WHAT THIS TASK INVOLVES
Write out each record again exactly as it stands.

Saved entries
+++

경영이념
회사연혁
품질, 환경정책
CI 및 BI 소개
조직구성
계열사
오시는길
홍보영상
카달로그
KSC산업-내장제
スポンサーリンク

+++

RESULT BELOW
경영이념
회사연혁
품질, 환경정책
CI 및 BI 소개
조직구성
계열사
오시는길
홍보영상
카달로그
KSC산업-내장제
スポンサーリンク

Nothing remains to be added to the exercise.